Rintaro: Ce sont des artistes extraordinaires, qui s’investissent complètement. Avant le spectacle, ils servent eux-mêmes les plats et le vin aux clients. Il y a longtemps, on m’avait emmené dans un cabaret qui s’appelait l’Alcazar. Le décor art-nouveau de son entrée m’avait vraiment épaté. Je me suis dit “Un tel lieu existe donc dans le monde !” Les danseuses n’étaient pas très dénudées mais elles remuaient d’une façon extraordinaire leurs fesses, énormes comme celles de La Géante de Baudelaire. J’ai trinqué à leurs belles fesses… enfin, trinqué avec mon verre de jus de fruit (rire).

Shoko: Mais ton cabaret DADA peut tout à fait rivaliser avec ces cabarets parisiens puisqu’on peut y écouter en direct la musique de T. Rex. Honda. N’est-ce pas, Honda ? Tu te produis dans ce cabaret DADA depuis longtemps (rire) ? Ton costume, mais surtout tes chaussettes aux couleurs de l’arc en ciel, te vont à ravir !

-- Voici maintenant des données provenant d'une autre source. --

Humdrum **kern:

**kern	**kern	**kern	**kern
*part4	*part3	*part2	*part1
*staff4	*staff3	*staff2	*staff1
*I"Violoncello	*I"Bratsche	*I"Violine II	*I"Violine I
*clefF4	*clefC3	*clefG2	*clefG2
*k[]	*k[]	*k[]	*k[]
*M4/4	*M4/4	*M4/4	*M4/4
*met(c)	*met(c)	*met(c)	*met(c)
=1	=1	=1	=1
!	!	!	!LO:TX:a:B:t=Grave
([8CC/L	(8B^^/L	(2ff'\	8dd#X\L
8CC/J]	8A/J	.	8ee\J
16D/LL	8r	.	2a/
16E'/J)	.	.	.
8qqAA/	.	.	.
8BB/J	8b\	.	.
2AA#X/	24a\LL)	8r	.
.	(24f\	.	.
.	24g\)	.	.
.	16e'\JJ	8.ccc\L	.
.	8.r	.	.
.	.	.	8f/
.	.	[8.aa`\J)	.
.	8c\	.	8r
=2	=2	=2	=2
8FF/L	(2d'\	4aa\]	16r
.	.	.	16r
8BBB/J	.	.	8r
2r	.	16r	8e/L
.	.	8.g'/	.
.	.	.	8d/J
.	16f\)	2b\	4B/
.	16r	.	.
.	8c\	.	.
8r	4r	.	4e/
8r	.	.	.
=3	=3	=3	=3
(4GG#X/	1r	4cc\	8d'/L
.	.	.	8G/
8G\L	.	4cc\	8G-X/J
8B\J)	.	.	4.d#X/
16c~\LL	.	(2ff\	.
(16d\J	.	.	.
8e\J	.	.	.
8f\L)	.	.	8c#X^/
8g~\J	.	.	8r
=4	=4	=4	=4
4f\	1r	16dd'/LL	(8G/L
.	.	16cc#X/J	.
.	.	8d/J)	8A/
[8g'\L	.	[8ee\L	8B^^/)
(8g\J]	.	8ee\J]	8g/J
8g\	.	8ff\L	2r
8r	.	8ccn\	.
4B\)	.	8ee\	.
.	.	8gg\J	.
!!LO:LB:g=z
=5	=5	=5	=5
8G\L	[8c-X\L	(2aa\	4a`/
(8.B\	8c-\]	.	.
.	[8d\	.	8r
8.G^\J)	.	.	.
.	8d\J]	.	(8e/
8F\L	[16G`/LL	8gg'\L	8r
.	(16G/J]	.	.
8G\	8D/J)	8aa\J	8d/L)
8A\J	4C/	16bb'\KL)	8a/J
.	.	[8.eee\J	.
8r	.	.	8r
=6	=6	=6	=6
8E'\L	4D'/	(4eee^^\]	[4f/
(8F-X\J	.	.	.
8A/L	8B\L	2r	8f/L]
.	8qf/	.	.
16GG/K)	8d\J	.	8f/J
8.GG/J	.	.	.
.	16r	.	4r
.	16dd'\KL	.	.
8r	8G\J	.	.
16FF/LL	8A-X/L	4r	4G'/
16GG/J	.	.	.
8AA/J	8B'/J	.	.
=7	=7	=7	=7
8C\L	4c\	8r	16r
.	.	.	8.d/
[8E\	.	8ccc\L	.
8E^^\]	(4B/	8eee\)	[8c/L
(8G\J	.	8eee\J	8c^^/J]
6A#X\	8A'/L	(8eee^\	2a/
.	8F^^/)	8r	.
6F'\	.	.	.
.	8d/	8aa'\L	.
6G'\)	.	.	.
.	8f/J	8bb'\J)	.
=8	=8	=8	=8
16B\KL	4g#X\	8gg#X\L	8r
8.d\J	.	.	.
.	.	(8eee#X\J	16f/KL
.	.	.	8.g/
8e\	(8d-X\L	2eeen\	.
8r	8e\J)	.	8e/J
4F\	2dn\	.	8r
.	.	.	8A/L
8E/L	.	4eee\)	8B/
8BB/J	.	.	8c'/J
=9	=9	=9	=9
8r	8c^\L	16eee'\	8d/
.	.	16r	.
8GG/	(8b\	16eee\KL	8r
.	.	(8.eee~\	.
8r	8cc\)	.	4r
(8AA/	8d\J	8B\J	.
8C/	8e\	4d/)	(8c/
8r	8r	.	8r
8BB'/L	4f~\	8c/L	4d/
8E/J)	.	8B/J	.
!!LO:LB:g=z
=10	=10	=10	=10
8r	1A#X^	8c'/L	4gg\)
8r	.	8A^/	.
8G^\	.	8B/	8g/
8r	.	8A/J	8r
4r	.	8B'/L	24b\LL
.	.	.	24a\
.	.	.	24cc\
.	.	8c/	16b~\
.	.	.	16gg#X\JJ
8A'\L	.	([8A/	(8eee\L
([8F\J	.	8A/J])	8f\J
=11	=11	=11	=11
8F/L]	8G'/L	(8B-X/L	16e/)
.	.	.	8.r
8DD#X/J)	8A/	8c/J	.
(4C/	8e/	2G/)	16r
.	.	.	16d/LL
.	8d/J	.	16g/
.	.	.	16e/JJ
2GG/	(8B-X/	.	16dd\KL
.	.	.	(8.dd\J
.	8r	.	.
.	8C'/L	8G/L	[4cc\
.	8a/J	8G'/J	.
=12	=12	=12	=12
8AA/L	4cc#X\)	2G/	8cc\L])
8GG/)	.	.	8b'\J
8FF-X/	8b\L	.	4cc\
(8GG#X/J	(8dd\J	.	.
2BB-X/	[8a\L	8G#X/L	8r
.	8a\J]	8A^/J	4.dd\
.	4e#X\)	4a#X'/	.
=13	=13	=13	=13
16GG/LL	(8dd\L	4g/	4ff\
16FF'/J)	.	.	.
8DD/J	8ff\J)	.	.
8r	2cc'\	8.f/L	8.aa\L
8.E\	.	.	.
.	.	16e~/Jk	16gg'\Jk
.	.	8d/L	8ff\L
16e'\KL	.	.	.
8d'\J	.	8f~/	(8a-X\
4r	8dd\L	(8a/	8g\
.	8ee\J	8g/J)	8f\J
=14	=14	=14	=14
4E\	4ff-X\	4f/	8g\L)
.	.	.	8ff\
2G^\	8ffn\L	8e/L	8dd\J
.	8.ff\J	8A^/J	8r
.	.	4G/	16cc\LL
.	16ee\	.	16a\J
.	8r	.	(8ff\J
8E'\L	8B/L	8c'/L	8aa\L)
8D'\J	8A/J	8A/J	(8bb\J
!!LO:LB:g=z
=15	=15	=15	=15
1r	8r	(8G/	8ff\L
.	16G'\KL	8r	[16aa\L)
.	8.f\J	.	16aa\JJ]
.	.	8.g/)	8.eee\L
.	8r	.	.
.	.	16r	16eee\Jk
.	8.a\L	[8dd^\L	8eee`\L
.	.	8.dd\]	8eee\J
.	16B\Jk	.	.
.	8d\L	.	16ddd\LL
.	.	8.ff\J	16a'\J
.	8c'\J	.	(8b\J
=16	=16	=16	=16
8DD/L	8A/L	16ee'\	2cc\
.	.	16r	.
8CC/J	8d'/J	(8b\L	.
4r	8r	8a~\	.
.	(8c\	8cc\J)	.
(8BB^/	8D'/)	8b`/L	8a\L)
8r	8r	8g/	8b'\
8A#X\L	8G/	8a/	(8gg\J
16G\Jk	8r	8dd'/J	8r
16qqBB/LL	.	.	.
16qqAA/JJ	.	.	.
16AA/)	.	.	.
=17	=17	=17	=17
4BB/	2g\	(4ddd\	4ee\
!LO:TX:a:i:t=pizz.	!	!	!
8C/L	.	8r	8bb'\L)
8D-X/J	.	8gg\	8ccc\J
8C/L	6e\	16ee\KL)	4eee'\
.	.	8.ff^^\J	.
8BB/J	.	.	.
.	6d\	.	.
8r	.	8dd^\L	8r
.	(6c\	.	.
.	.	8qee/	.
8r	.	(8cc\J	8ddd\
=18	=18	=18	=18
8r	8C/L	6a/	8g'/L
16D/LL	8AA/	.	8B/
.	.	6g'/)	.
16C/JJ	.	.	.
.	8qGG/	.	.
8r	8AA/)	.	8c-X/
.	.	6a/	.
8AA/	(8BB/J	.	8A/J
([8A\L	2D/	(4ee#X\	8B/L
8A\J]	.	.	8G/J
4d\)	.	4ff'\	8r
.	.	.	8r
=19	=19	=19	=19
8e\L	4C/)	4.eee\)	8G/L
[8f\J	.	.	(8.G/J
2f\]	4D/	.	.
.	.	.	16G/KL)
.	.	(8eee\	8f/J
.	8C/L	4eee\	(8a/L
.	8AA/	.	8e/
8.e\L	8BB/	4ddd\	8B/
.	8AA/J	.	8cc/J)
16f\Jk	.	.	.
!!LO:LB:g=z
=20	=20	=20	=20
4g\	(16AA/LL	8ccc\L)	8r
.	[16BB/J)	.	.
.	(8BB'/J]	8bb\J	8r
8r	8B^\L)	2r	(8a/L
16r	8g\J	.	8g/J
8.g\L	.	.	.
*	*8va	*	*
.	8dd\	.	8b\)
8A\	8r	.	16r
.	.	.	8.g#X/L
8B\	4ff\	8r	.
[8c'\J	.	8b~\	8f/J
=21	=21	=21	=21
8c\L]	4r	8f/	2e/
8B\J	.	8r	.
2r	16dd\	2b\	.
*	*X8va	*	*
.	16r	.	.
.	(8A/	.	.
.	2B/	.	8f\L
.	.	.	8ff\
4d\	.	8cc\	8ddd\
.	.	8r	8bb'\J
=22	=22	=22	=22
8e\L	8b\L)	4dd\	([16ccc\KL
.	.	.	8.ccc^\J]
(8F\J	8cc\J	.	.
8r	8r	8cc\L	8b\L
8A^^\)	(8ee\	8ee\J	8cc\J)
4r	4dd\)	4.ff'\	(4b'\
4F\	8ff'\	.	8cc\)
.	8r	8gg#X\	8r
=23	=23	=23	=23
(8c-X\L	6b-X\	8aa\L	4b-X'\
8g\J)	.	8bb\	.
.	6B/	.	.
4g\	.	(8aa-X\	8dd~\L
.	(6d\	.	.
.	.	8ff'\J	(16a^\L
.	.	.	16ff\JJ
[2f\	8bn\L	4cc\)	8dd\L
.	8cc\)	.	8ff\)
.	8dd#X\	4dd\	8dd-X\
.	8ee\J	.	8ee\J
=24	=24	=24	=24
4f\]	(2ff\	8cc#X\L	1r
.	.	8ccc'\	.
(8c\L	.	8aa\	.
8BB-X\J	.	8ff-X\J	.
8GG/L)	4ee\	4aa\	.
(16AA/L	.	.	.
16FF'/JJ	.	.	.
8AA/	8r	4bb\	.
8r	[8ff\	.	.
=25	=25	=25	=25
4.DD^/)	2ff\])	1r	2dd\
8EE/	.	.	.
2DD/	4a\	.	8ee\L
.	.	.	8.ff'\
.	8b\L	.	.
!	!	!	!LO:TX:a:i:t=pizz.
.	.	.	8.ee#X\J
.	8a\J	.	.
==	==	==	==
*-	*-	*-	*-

Honda: Oui, ça fait bien longtemps. Ça va faire exactement 100 millions d’années ces jours-ci. N’oublie pas que je suis un T-Rex. Mon espèce doit continuer à évoluer sans s’éteindre. Il paraît que je suis devenu un genre d’oiseau. Dans ma restitution la plus récente, j’étais couvert de plumes multicolores et froufroutantes. Je vais essayer de rendre mes costumes encore plus voyants !

Shoko: J’ai hâte de voir cela. Bon, on va bientôt baisser le rideau de notre cabaret.

Rintaro: Avant ça, je voudrais juste un peu revenir à Baudelaire. Il paraît que parmi ses nombreux poèmes, l’évocation érotique de La Géante a provoqué un véritable scandale lors de sa publication. C’est aussi le fait que ce poème soit dérangeant qui me plaît et c’est pour ça que j’ai voulu rendre hommage à Baudelaire. Moi-aussi je suis prêt à déranger quand je crée. Enfin, je reconnais que je suis encore loin de son niveau en ce qui concerne l’érotisme. Mais je vais m’y appliquer. Je vous le promets ! Vous verrez, le 3e film de la série sera extrêmement poétique…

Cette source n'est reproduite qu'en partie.